How to become a paramedic

Interested in a career as a paramedic? Our step-by-step guide will tell you everything you need to know about life as a paramedic and what is required to have a successful life and career.

What is a paramedic?

Paramedics are often first on the scene for both medical emergencies and non-emergencies. They work in ambulances equipped with lots of medical equipment. Work environments can involve anything from responding to a small car crash in the countryside to someone having a serious heart attack in the middle of a busy city.

Paramedics have the medical expertise required to quickly diagnose and treat patients. It's essential for paramedics to know what they're dealing with. Once diagnosis is complete, paramedics either organise home care or transport patients to the hospital.

The majority of patients paramedics work with remain at home. Paramedics are in charge of organising home care and ensuring that the patients and their family remain calm and infomed in light of the circumstances.

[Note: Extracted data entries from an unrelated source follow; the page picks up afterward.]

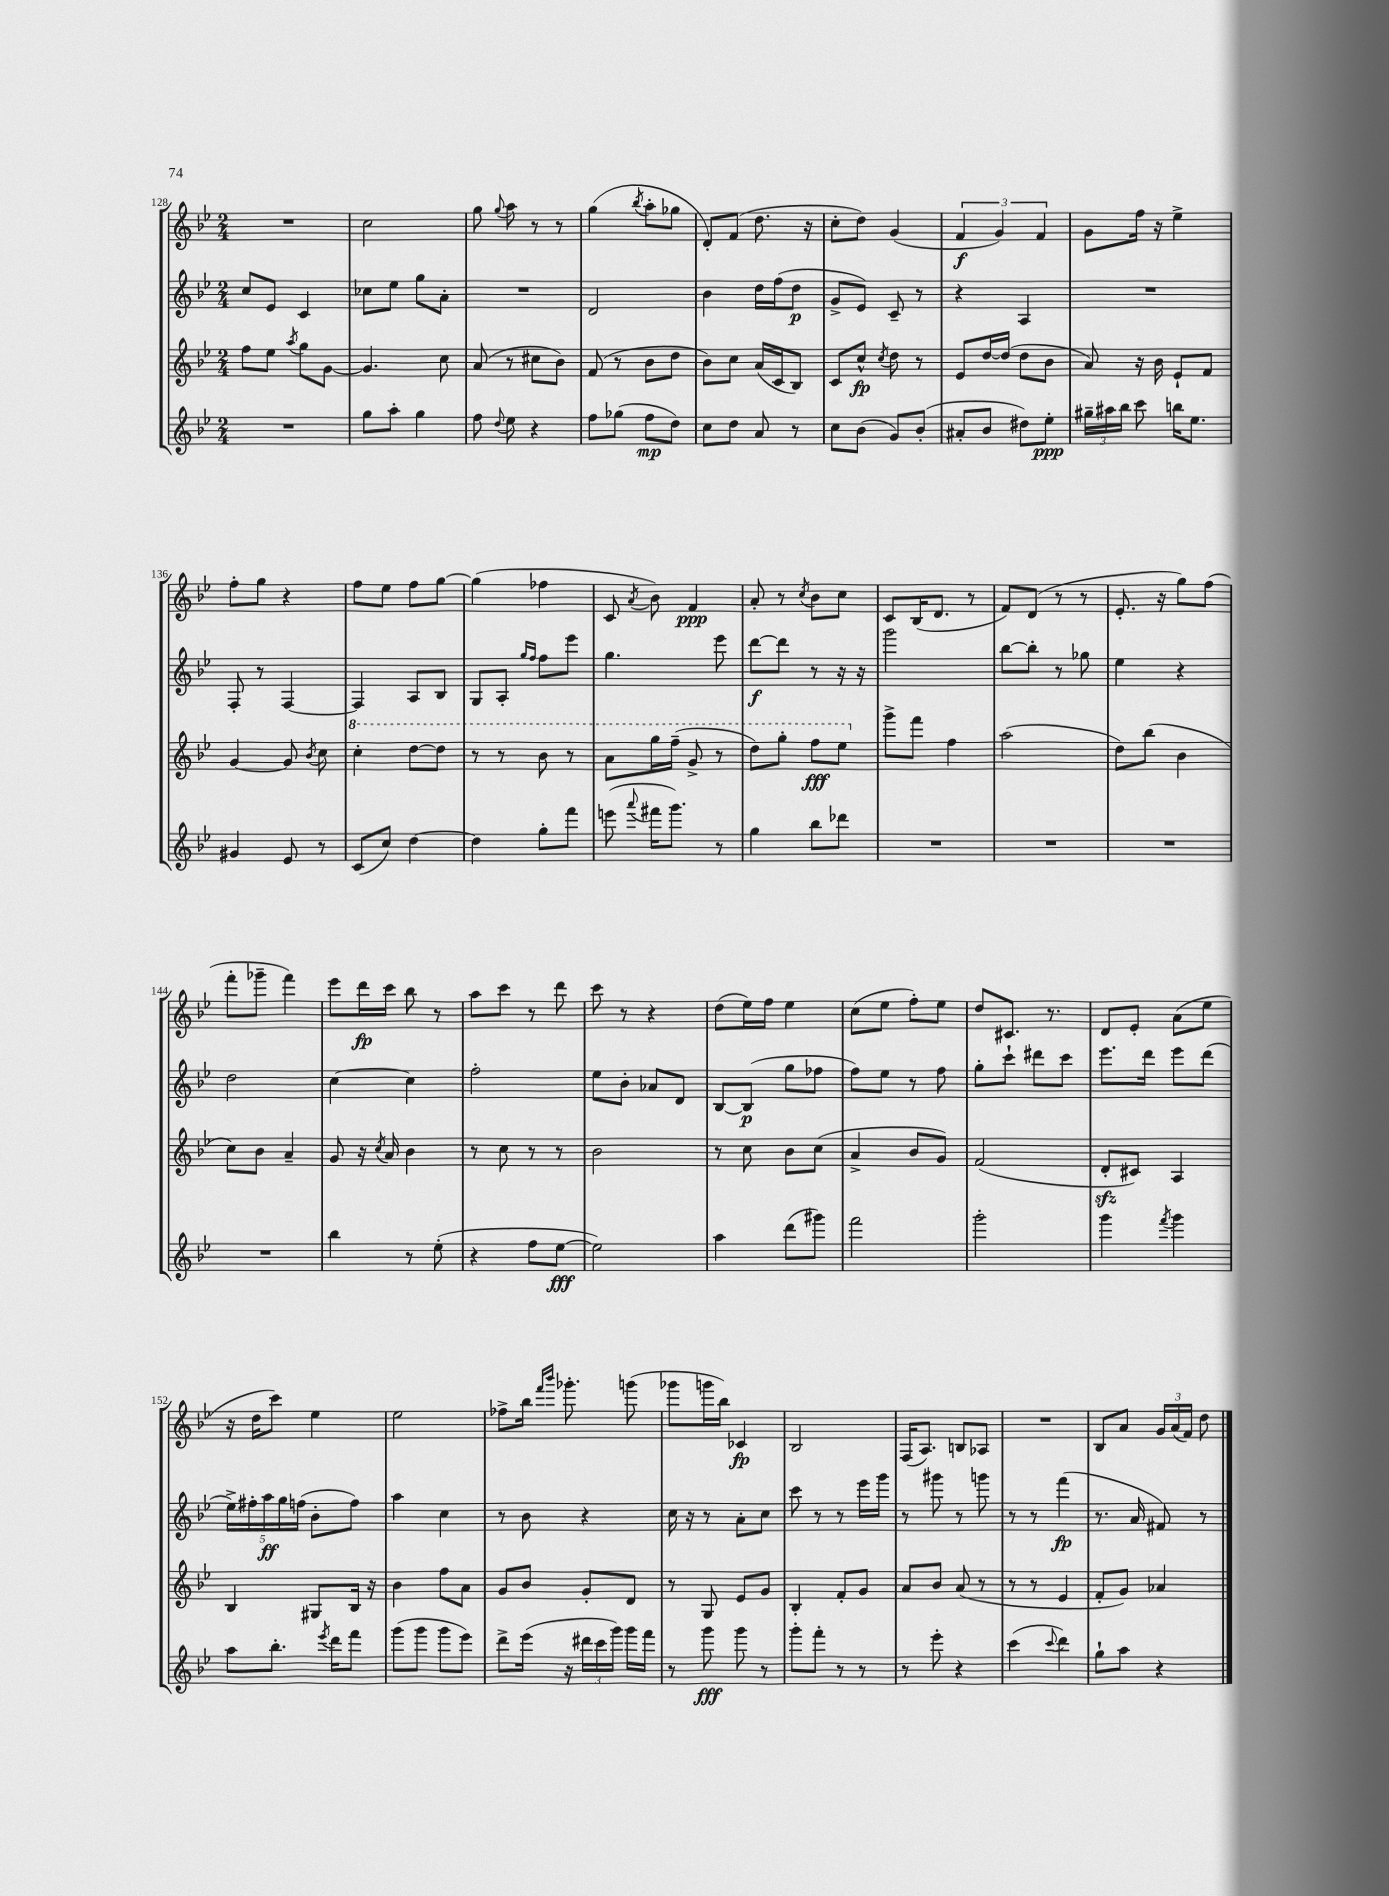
<<
\new StaffGroup <<
\new Staff = "s0" {
    \clef treble \key bes \major \numericTimeSignature \time 2/4
    \autoBeamOff R2 |
    c''2 |
    g''8 \appoggiatura { g''8 } a''8 r8 r8 |
    g''4( \acciaccatura { bes''8 } a''8[-. ges''8] |
    d'8[-.) f'8]( d''8. r16 |
    c''8[-. d''8]) g'4( |
    \tuplet 3/2 { f'4\f g'4) f'4 } |
    g'8[ f''16] r16 ees''4-> |
    f''8[-. g''8] r4 |
    f''8[ ees''8] f''8[ g''8]~ |
    g''4( fes''4 |
    c'8 \acciaccatura { a'8 } bes'8) f'4\ppp |
    a'8-. r8 \acciaccatura { c''8 } bes'8[ c''8] |
    c'8[ bes16( d'8.] r8 |
    f'8[) d'8]( r8 r8 |
    ees'8.-. r16 g''8[) f''8]( |
    f'''8[-. ges'''8]-- f'''4) |
    ees'''8[ d'''16\fp c'''16] bes''8 r8 |
    a''8[ c'''8] r8 d'''8 |
    c'''8 r8 r4 |
    d''8[( ees''16) f''16] ees''4 |
    c''8[( ees''8] f''8[-.) ees''8] |
    d''8[ cis'8.] r8. |
    d'8[ ees'8]-. a'8[( ees''8] |
    r16 d''16[ c'''8]) ees''4 |
    ees''2 |
    fes''8[-> bes''16] \grace { f'''16[ bes'''16] } ges'''8.-. g'''8( |
    ges'''8[ g'''16 bes''16]) ces'4\fp |
    bes2 |
    f16[( a8.]) b8[ aes8] |
    R2 |
    bes8[ a'8] \tuplet 3/2 { g'16[ a'16( f'16]) } d''8 \bar "|." |
}
\new Staff = "s1" {
    \clef treble \key bes \major \numericTimeSignature \time 2/4
    \autoBeamOff c''8[ ees'8] c'4 |
    ces''8[ ees''8] g''8[ a'8]-. |
    R2 |
    d'2 |
    bes'4 d''16[ f''16( d''8]\p |
    g'8[-> ees'8]) c'8-- r8 |
    r4 a4 |
    R2 |
    f8-. r8 f4~ |
    f4 a8[ bes8] |
    g8[ a8]-. \grace { g''16[ f''16] } f''8[ ees'''8] |
    g''4. ees'''8 |
    d'''8[~\f d'''8] r8 r16 r16 |
    g'''2 |
    bes''8[~ bes''8]-. r8 ges''8 |
    ees''4 r4 |
    d''2 |
    c''4~ c''4 |
    f''2-. |
    ees''8[ bes'8]-. aes'8[ d'8] |
    bes8[~ bes8]\p( g''8[ fes''8] |
    f''8[) ees''8] r8 f''8 |
    g''8[-. c'''8]-! dis'''8[ c'''8] |
    ees'''8.[ d'''16] ees'''8[ d'''8]( |
    \tuplet 5/4 { ees''16[->) fis''16-. a''16\ff g''16 f''16]( } bes'8[-. f''8]) |
    a''4 c''4 |
    r8 bes'8 r4 |
    c''16 r16 r8 a'8[-. c''8] |
    c'''8 r8 r8 ees'''16[ g'''16] |
    r8 gis'''8 r8 g'''8 |
    r8 r8 f'''4\fp( |
    r8. a'16 fis'8) r8 \bar "|." |
}
\new Staff = "s2" {
    \clef treble \key bes \major \numericTimeSignature \time 2/4
    \autoBeamOff f''8[ ees''8] \acciaccatura { a''8 } g''8[ g'8]~ |
    g'4. c''8 |
    a'8( r8 cis''8[ bes'8]) |
    f'8( r8 bes'8[ d''8] |
    bes'8[) c''8] a'16[( c'16 bes8]) |
    c'8[ c''8]-^\fp \acciaccatura { c''8 } d''8 r8 |
    ees'8[ d''16~ d''16]( d''8[ bes'8] |
    a'8) r16 bes'16 ees'8[-! f'8] |
    g'4~ g'8 \acciaccatura { bes'8 } c''8 |
    \ottava #1 c'''4-. d'''8[~ d'''8] |
    r8 r8 bes''8 r8 |
    a''8[ g'''16 f'''16]--( g''8-> r8 |
    d'''8[) g'''8]-. f'''8[\fff ees'''8] \ottava #0 |
    g'''8[-> f'''8] f''4 |
    a''2( |
    d''8[) bes''8]( bes'4 |
    c''8[) bes'8] a'4-- |
    g'8 r16 \acciaccatura { c''8 } a'16 bes'4 |
    r8 c''8 r8 r8 |
    bes'2 |
    r8 c''8 bes'8[ c''8]( |
    a'4-> bes'8[ g'8]) |
    f'2( |
    d'8[-.\sfz cis'8]) a4 |
    bes4 gis8[ bes16] r16 |
    bes'4 f''8[ a'8] |
    g'8[ bes'8] g'8[-. d'8] |
    r8 g8 ees'8[ g'8] |
    bes4-. f'8[-. g'8] |
    a'8[ bes'8] a'8( r8 |
    r8 r8 ees'4 |
    f'8[-. g'8]) aes'4 \bar "|." |
}
\new Staff = "s3" {
    \clef treble \key bes \major \numericTimeSignature \time 2/4
    \autoBeamOff R2 |
    g''8[ a''8]-. g''4 |
    f''8 \appoggiatura { d''8 } ees''8 r4 |
    f''8[ ges''8]( f''8[\mp d''8]) |
    c''8[ d''8] a'8 r8 |
    c''8[ bes'8]( g'8[) bes'8]-.( |
    ais'8[-. bes'8] dis''8[) ees''8]-.\ppp |
    \tuplet 3/2 { gis''16[-- ais''16 bes''16] } c'''8 b''16[ ees''8.] |
    gis'4 ees'8 r8 |
    c'8[( c''8]) d''4~ |
    d''4 g''8[-. f'''8] |
    e'''8( \appoggiatura { a'''8 } fis'''16[ g'''8.]) r8 |
    g''4 bes''8[ des'''8] |
    R2 |
    R2 |
    R2 |
    R2 |
    bes''4 r8 ees''8-.( |
    r4 f''8[ ees''8]~\fff |
    ees''2) |
    a''4 d'''8[( gis'''8]) |
    f'''2 |
    g'''2-. |
    g'''4 \acciaccatura { f'''8 } g'''4 |
    a''8[ bes''8.]-. \acciaccatura { ees'''8 } d'''16[ f'''8] |
    g'''8[( g'''8] g'''8[ ees'''8]) |
    d'''8[-> ees'''16]( r16 \tuplet 3/2 { dis'''16[ c'''16 g'''16]) } g'''16[ f'''16] |
    r8 g'''8\fff g'''8 r8 |
    g'''8[-. f'''8]-. r8 r8 |
    r8 ees'''8-. r4 |
    c'''4( \appoggiatura { c'''8 } d'''4) |
    g''8[-! a''8] r4 \bar "|." |
}
>>
>>
\layout { \context { \Score currentBarNumber = #128 } }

Intense medical situations require someone with a calm and professional composure. You will need to be able to navigate high-pressure environments to both diagnose and treat patients correctly. You will also require a good deal of care and empathy, keeping both patients and their loved ones calm in often stressful situations.

How to become a paramedic

To become a paramedic, you will need to be registered with the Health Care Professions Council (HCPC). The HCPC set regulations and standards for all healthcare professionals on their register – this means that anyone working as a paramedic is held to these professional standards.

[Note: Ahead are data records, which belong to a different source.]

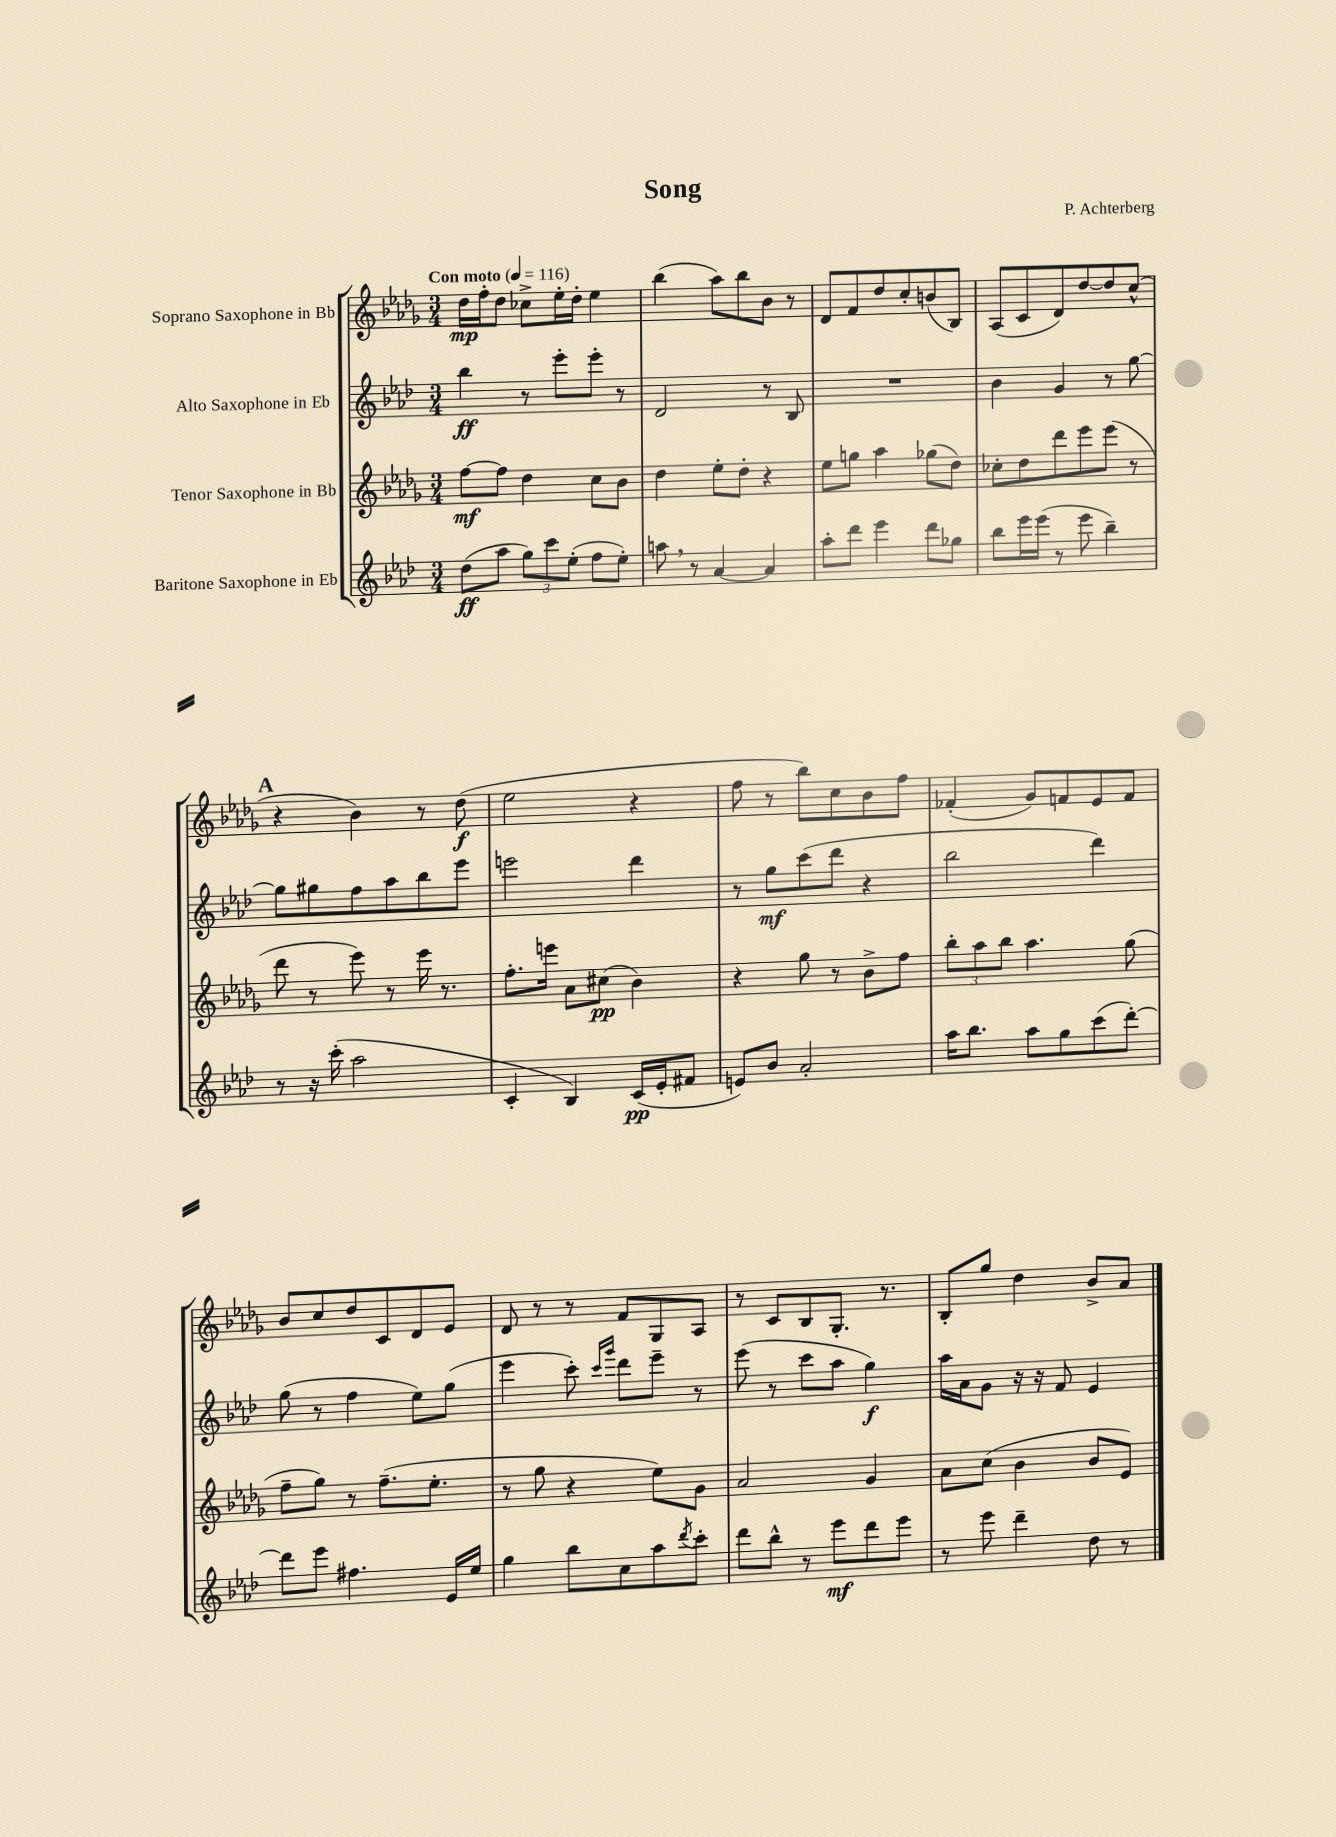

**kern	**kern	**kern	**kern
*staff4	*staff3	*staff2	*staff1
*clefG2	*clefG2	*clefG2	*clefG2
*k[b-e-a-d-]	*k[b-e-a-d-g-]	*k[b-e-a-d-]	*k[b-e-a-d-g-]
*M3/4	*M3/4	*M3/4	*M3/4
*MM116	*MM116	*MM116	*MM116
(8dd-\L	[8ff\L	4bb-\	16dd-\LL
.	.	.	16ff'\J
8aa-\J	8ff\]J	.	8dd-\J
12gg\L)	4dd-\	8r	8cc-^\L
12ccc\	.	.	.
.	.	8eee-'\L	16ee-'\L
(12ee-'\J	.	.	.
.	.	.	16dd-'\JJ
8ff\L	8cc\L	8eee-'\J	4ee-\
8ee-'\J)	8b-\J	8r	.
=	=	=	=
8aa\	4dd-\	2d-/	(4bb-\
8r	.	.	.
[4a-/	8ee-'\L	.	8aa-\L)
.	8dd-'\J	.	8bb-\
4a-/]	4r	8r	8b-\J
.	.	8B-/	8r
=	=	=	=
8aa-'\L	8ee-\L	2.r	8d-/L
8ddd-\J	8gg\J	.	8f/
4eee-\	4aa-\	.	8dd-/
.	.	.	8cc'/
8ddd-\L	(8gg-\L	.	(8b/
8gg-\J	8dd-\J)	.	8B-/J)
=	=	=	=
8bb-\L	8cc-'\L	4b-\	(8A-/L
16eee-\L	8dd-\	.	8c/
(16eee-\JJ	.	.	.
8r	8ddd-\	4g/	8d-/)
8eee-\	8eee-\	.	[8dd-/
4bb-~\)	(8eee-\J	8r	8dd-/]
.	8r	[8gg\	(8cc^^/J
=	=	=	=
8r	8ddd-\	8gg\]L	4r
16r	8r	8gg#\	.
(16ccc'\	.	.	.
2aa-\	8eee-\)	8ff\	4b-\)
.	8r	8aa-\	.
.	16eee-\	8bb-\	8r
.	8.r	.	.
.	.	8eee-\J	(8dd-\
=	=	=	=
4c'/	8.ff'\L	2eee\	2ee-\
.	16eee\Jk	.	.
4B-/)	8a-\L	.	.
.	(8cc#\J	.	.
(16c/LL	4b-\)	4ddd-\	4r
16e-'/J	.	.	.
8f#/J	.	.	.
=	=	=	=
8e/L)	4r	8r	8ff\
8b-/J	.	8gg\L	8r
2a-'/	8gg-\	(8ccc\	8bb-\L)
.	8r	8ddd-\J	8cc\
.	8b-^\L	4r	8b-\
.	8ff\J	.	8ff\J
=	=	=	=
16aa-\LK	12bb-'\L	2bb-\	(4f-'/
8.bb-\J	.	.	.
.	12aa-\	.	.
.	12bb-\J	.	.
8aa-\L	4.aa-\	.	8g-/L)
8gg\	.	.	8f/
(8ccc\	.	4ddd-\)	8e-/
[8ddd-'\J)	(8gg-\	.	8f/J
=	=	=	=
8ddd-\]L	8ff~\L	(8gg\	8b-/L
8eee-\J	8gg-\J)	8r	8cc/
4.ff#\	8r	4ff\	8dd-/
.	(8.ff~\L	.	8c/
.	.	8ee-\L)	8d-/
.	8.ee-'\J	.	.
16e-/LL	.	(8gg\J	8e-/J
16ee-/JJ	.	.	.
=	=	=	=
4gg\	8r	4eee-\	8d-/
.	8gg-\	.	8r
8bb-\L	4r	8ccc'\)	8r
.	.	16qqccc/LL	.
.	.	16qqggg/JJ	.
8cc\	.	8ddd-\L	8f/L
8aa-\	8ee-\L)	8eee-~\J	8G-/
8qddd-/	.	.	.
8ccc'\J	8g-\J	8r	8A-/J
=	=	=	=
8ddd-\L	2a-/	(8eee-\	8r
8bb-^^\J	.	8r	8c/L
8r	.	8ccc\L	8B-/
8eee-\L	.	8aa-\J	8.G-'/J
8ddd-\	4g-/	4gg\)	.
.	.	.	8.r
8eee-\J	.	.	.
=	=	=	=
8r	8a-\L	16aa-\LL	8B-'/L
.	.	16a-\J	.
8eee-\	(8cc\J	8g\J	8gg-/J
4ddd-~\	4b-\	16r	4dd-\
.	.	16r	.
.	.	8f/	.
8dd-\	8b-/L	4e-/	8b-^/L
8r	8e-/J)	.	8a-/J
==	==	==	==
*-	*-	*-	*-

To become a registered paramedic with the HCPC, you have a few different options:

  • You can complete an approved full-time BSc Paramedic Science Degree. The course takes around 3 years to complete, and once finished you can register with Health and Care Professions Council (HCPC). This allows you to apply for paramedic job vacancies.
  • If you don't meet entry requirements, you can complete our Health & Social Care (Foundation Entry) course. This provides the perfect pathway on to our BSc Paramedic Science Degree to gain your registration.
  • You can complete a Degree Apprenticeship in Paramedic Science. This involves studying part-time, while you work to gain your qualification.
  • If you’re currently a nurse, midwife, or allied health professional in England, you can take an MSc pre-registration course (level 7), to gain registration as a paramedic.

Entry requirements

Typically, most paramedic courses and degree apprenticeships require:

  • Two or three A levels, including a science, along with five GCSEs (grades 9-4/A-C), including English language, maths and science.

Or equivalent qualifications:

  • A BTEC, HND or HNC, including science
  • A relevant NVQ
  • A science or health-based access course
  • Equivalent Scottish or Irish qualifications.

As entry requirements can vary, it’s best to check with your chosen university or degree apprenticeship provider.

As you’ll be working with vulnerable individuals, paramedics have to complete a Disclosure and Barring Service (DBS) check. Some courses will also require a general health screening. This is to ensure that you are well enough to work in high-pressure environments.

Why become a paramedic?

Being a paramedic is a rewarding job – each day will present new challenges, new people, and new locations.

You will work alongside other emergency services, such as the police service and the fire and rescue service. You will meet and treat many different patients every day, as well as talk with any friends or family on the scene.

Saving lives is no small feat, and paramedics do this on a day-to-day basis. They occupy a very important role in both our National Health Service (NHS) and private healthcare sector – responding to emergencies, organising care at home and getting patients to the hospital to receive life-saving treatment and care.